_TO DO_.
Please retype the records that appear below, exactly and in full.

:: SUPPLIED DATA ::

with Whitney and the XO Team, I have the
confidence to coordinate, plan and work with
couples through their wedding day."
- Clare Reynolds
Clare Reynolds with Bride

:::

_OUTPUT OF THE EXERCISE_.
with Whitney and the XO Team, I have the
confidence to coordinate, plan and work with
couples through their wedding day."
- Clare Reynolds
Clare Reynolds with Bride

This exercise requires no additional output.